The leader shakes his head. “It has to be something that will drive them completely crazy.”
Nobody knows. We’ve no idea.
“Terremotati!” he declares.
Of course. A ‘terremoto,” is an earthquake. Terremotati are the victims of an earthquake. In 1976 the region of Friuli-Venezia Giulia of which the Udine is the capital, was devastated by a severe earthquake that caused thousands of deaths. We are going to insult these people by reminding them that they have been profoundly unlucky. No doubt there will be some here who lost loved ones in that quake.
There is something fantastically atavistic about this. For a moment it’s as though we’re back in one of the Sicilian novels of Giovanni Verga, full of the peasant community’s choral contempt for those who have been born poor, or fallen fatally ill. The contemporary rhetoric of compassion dissolves in the acid of this cruel glee. If the final truth about the world is that it is a struggle for survival, a struggle that football endlessly re-enacts, maximum derision is reserved for the loser.
“This’ll get them going,” the chorus leader laughs. He raises his red face; the blue wrap-around sunglasses gleam. His hands are cupped round strong, well-moulded lips. The voice is huge, the tune the ever-serviceable Guantanamera. Now! “TER-RE-MO-TA-TI!” he sings and shouts together, “O siete terremotati. Terremota-a-a-a-ti, o siete terremotati.”

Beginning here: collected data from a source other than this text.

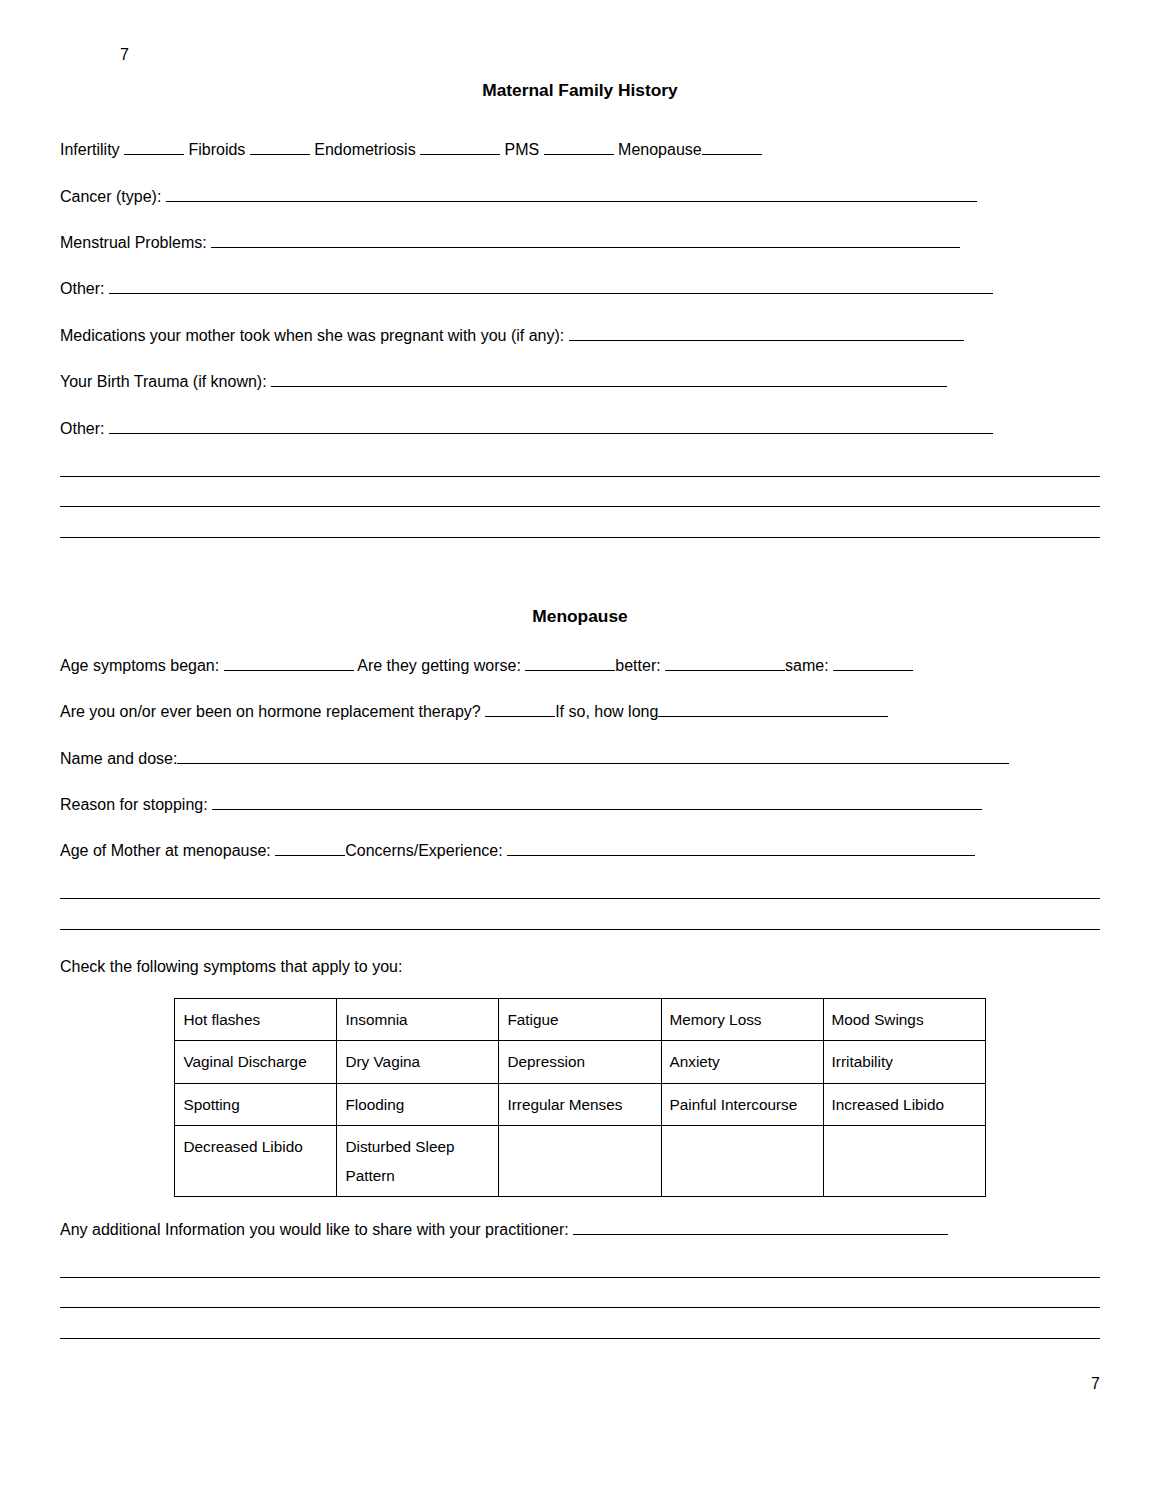7
Maternal Family History
Infertility Fibroids Endometriosis PMS Menopause
Cancer (type):
Menstrual Problems:
Other:
Medications your mother took when she was pregnant with you (if any):
Your Birth Trauma (if known):
Other:
Menopause
Age symptoms began: Are they getting worse: better: same:
Are you on/or ever been on hormone replacement therapy? If so, how long
Name and dose:
Reason for stopping:
Age of Mother at menopause: Concerns/Experience:
Check the following symptoms that apply to you:
| Hot flashes | Insomnia | Fatigue | Memory Loss | Mood Swings |
| Vaginal Discharge | Dry Vagina | Depression | Anxiety | Irritability |
| Spotting | Flooding | Irregular Menses | Painful Intercourse | Increased Libido |
| Decreased Libido | Disturbed Sleep Pattern | | | |
Any additional Information you would like to share with your practitioner:
7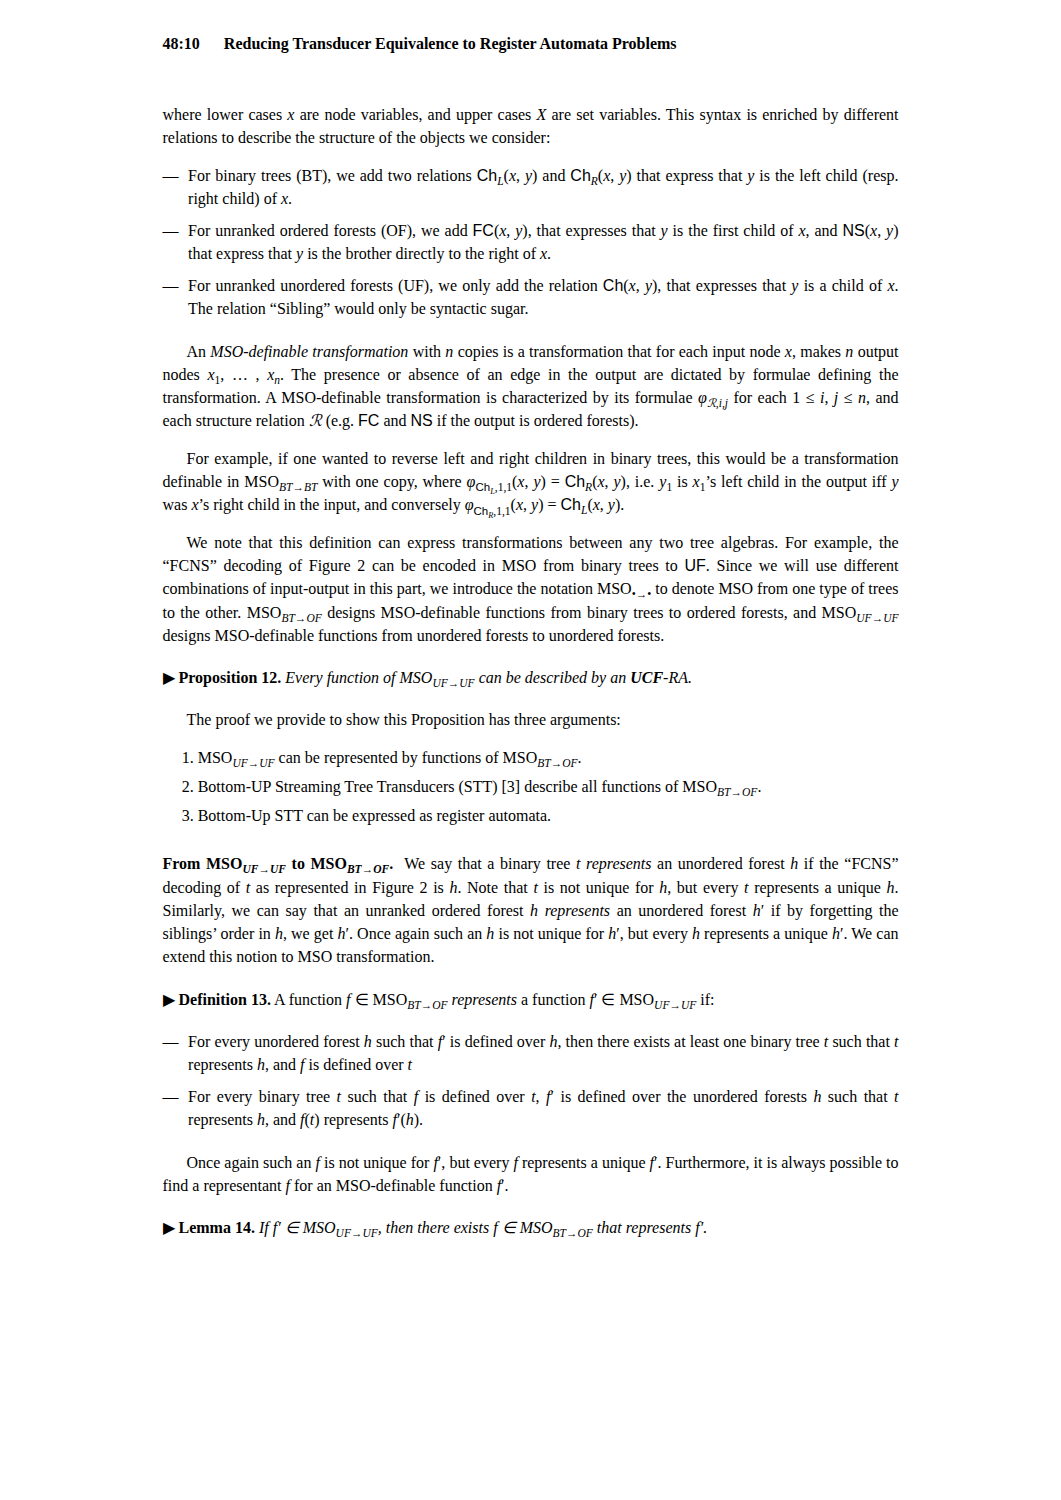48:10 Reducing Transducer Equivalence to Register Automata Problems
where lower cases x are node variables, and upper cases X are set variables. This syntax is enriched by different relations to describe the structure of the objects we consider:
For binary trees (BT), we add two relations ChL(x, y) and ChR(x, y) that express that y is the left child (resp. right child) of x.
For unranked ordered forests (OF), we add FC(x, y), that expresses that y is the first child of x, and NS(x, y) that express that y is the brother directly to the right of x.
For unranked unordered forests (UF), we only add the relation Ch(x, y), that expresses that y is a child of x. The relation “Sibling” would only be syntactic sugar.
An MSO-definable transformation with n copies is a transformation that for each input node x, makes n output nodes x1, … , xn. The presence or absence of an edge in the output are dictated by formulae defining the transformation. A MSO-definable transformation is characterized by its formulae φℛ,i,j for each 1 ≤ i, j ≤ n, and each structure relation ℛ (e.g. FC and NS if the output is ordered forests).
For example, if one wanted to reverse left and right children in binary trees, this would be a transformation definable in MSOBT→BT with one copy, where φChL,1,1(x, y) = ChR(x, y), i.e. y1 is x1’s left child in the output iff y was x’s right child in the input, and conversely φChR,1,1(x, y) = ChL(x, y).
We note that this definition can express transformations between any two tree algebras. For example, the “FCNS” decoding of Figure 2 can be encoded in MSO from binary trees to UF. Since we will use different combinations of input-output in this part, we introduce the notation MSO•→• to denote MSO from one type of trees to the other. MSOBT→OF designs MSO-definable functions from binary trees to ordered forests, and MSOUF→UF designs MSO-definable functions from unordered forests to unordered forests.
Proposition 12. Every function of MSOUF→UF can be described by an UCF-RA.
The proof we provide to show this Proposition has three arguments:
MSOUF→UF can be represented by functions of MSOBT→OF.
Bottom-UP Streaming Tree Transducers (STT) [3] describe all functions of MSOBT→OF.
Bottom-Up STT can be expressed as register automata.
From MSOUF→UF to MSOBT→OF.
We say that a binary tree t represents an unordered forest h if the “FCNS” decoding of t as represented in Figure 2 is h. Note that t is not unique for h, but every t represents a unique h. Similarly, we can say that an unranked ordered forest h represents an unordered forest h′ if by forgetting the siblings’ order in h, we get h′. Once again such an h is not unique for h′, but every h represents a unique h′. We can extend this notion to MSO transformation.
Definition 13. A function f ∈ MSOBT→OF represents a function f′ ∈ MSOUF→UF if:
For every unordered forest h such that f′ is defined over h, then there exists at least one binary tree t such that t represents h, and f is defined over t
For every binary tree t such that f is defined over t, f′ is defined over the unordered forests h such that t represents h, and f(t) represents f′(h).
Once again such an f is not unique for f′, but every f represents a unique f′. Furthermore, it is always possible to find a representant f for an MSO-definable function f′.
Lemma 14. If f′ ∈ MSOUF→UF, then there exists f ∈ MSOBT→OF that represents f′.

Everybody joins in. There are only a few hundred of us, but the stadium is fairly quiet. Or rather was. We have barely started a second round before the place explodes with rage. “Veronese figlio di troia! Son of a bitch. Serie B. Serie B.”
The chorus leader rubs his hands and congratulates everyone. “That’s got ’em going.” And I realise he’s actually done the Udinese fans a favour. He’s united them. They are feeling properly angry. The game will mean more for everybody.
And so it did. It meant disaster for Verona, who played unusually well and lost against the run of play to go deep into relegation territory. A generous crowd of Udinese fans waited a good forty minutes to scream their contempt as we were escorted onto our buses.
“Sfigati!” Unlucky ones!
“The civilising passage from blows to insults,” wrote the Romanian philosopher Emil Cioran, “was no doubt necessary, but the price was high. Words will never be enough. We will always be nostalgic for violence and blood.”
Strange, it occurs to me, as the bus accelerates through the jeering crowd and somebody hurls a tin can, strange that a Romanian would not have thought of football as a possible solution.